Extracted data entries
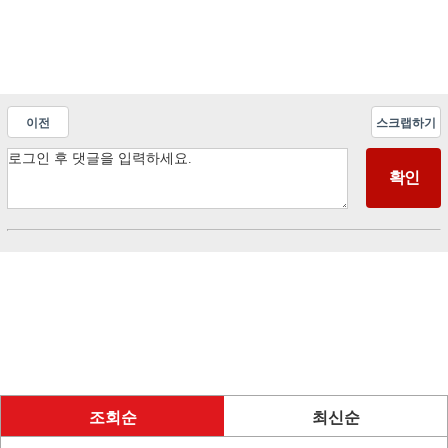
이전
스크랩하기
조회순
최신순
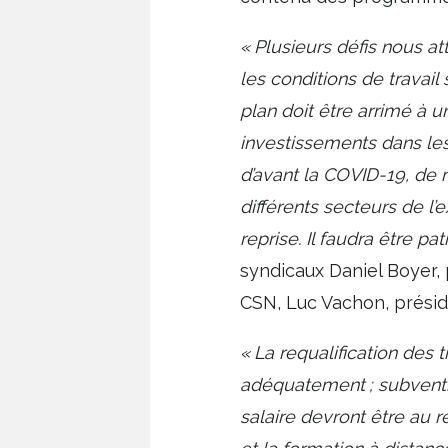
« Plusieurs défis nous at
les conditions de travail 
plan doit être arrimé à u
investissements dans le
d’avant la COVID-19, de
différents secteurs de l’
reprise. Il faudra être pat
syndicaux Daniel Boyer,
CSN, Luc Vachon, présid
« La requalification des 
adéquatement ; subventio
salaire devront être au 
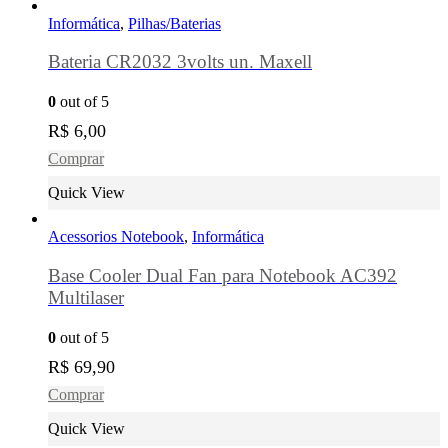
Informática
,
Pilhas/Baterias
Bateria CR2032 3volts un. Maxell
0
out of 5
R$
6,00
Comprar
Quick View
Acessorios Notebook
,
Informática
Base Cooler Dual Fan para Notebook AC392
Multilaser
0
out of 5
R$
69,90
Comprar
Quick View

- Problem requirements -
Count up the lines above that include the string "être" and report nothing but that number.

- Task result -
3